- **Work request**
Copy every line of the entries that includes the word "thương".
*** Records shown ***
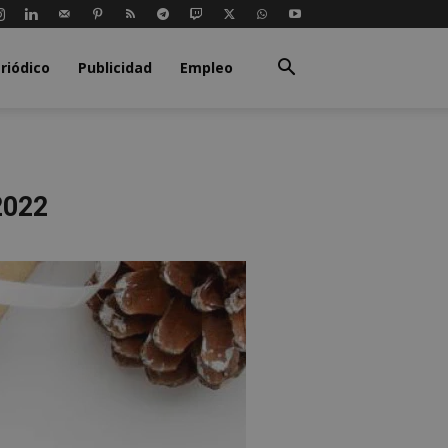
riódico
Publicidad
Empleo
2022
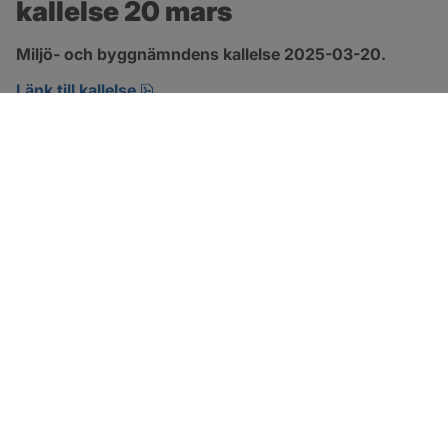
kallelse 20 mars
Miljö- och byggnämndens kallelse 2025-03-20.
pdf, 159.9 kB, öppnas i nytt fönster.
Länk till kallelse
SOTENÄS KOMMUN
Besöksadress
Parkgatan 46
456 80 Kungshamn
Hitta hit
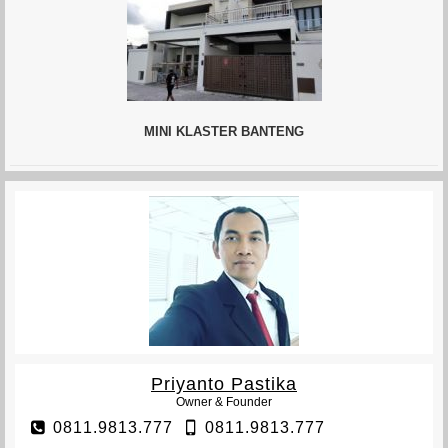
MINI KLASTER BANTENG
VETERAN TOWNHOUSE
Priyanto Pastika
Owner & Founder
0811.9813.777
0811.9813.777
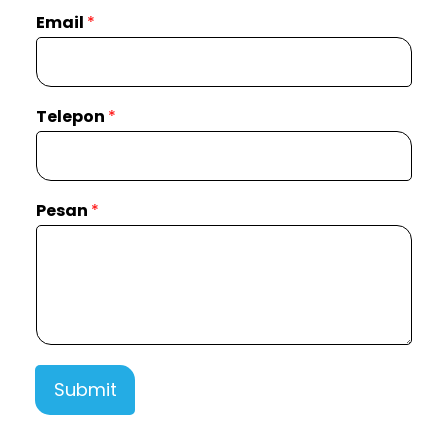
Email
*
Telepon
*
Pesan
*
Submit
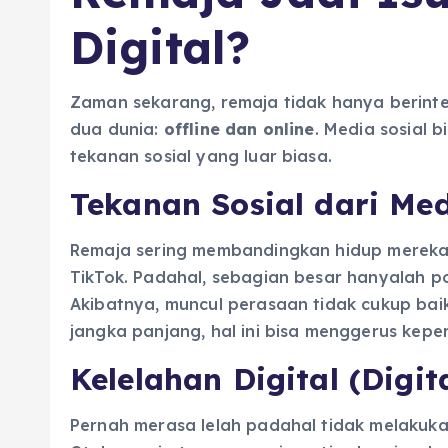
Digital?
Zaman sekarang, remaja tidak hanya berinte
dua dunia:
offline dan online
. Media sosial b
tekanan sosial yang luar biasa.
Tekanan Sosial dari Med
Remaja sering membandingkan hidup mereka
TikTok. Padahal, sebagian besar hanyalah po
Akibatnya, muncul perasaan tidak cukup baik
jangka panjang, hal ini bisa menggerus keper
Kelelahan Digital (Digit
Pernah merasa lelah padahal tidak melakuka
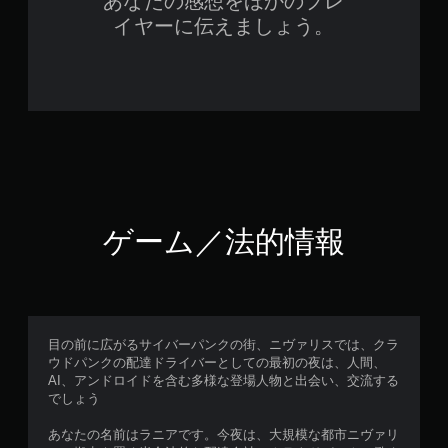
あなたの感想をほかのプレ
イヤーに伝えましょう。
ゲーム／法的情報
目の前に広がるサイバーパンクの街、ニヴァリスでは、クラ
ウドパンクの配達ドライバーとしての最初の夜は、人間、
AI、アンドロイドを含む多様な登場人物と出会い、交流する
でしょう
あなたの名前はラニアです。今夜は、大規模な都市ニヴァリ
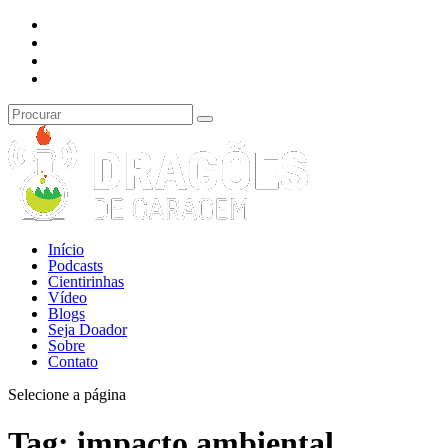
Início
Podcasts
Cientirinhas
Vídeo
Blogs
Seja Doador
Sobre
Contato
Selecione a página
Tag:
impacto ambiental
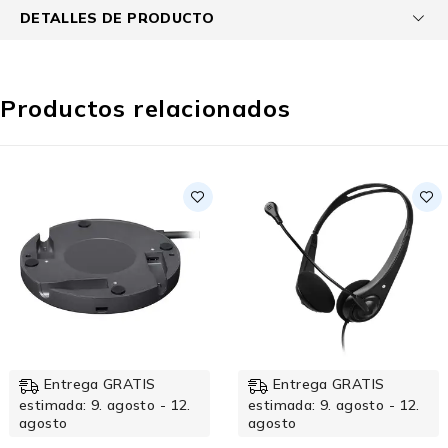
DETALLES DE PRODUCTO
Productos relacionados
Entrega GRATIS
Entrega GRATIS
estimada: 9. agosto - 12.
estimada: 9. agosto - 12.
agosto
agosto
*** End of Records shown ***
*** Records shown ***
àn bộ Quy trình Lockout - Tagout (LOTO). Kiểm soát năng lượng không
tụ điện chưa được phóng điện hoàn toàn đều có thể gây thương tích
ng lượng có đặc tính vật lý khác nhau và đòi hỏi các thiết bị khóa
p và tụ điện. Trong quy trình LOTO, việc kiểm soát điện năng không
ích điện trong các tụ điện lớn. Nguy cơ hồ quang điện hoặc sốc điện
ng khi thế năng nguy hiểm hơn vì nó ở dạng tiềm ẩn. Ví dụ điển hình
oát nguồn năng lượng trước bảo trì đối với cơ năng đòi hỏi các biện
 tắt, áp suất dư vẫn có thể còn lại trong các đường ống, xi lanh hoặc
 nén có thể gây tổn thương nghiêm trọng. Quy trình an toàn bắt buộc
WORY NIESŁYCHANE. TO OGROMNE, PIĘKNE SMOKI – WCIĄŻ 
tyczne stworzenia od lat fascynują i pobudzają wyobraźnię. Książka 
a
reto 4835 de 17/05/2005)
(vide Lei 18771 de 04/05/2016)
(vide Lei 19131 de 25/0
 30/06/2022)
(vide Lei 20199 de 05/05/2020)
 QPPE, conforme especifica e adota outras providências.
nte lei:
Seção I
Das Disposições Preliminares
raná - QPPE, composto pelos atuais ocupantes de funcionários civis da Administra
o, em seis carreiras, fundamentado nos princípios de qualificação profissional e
*** End of Records shown ***
- **Solved problem**
tụ điện chưa được phóng điện hoàn toàn đều có thể gây thương tích
 nén có thể gây tổn thương nghiêm trọng. Quy trình an toàn bắt buộc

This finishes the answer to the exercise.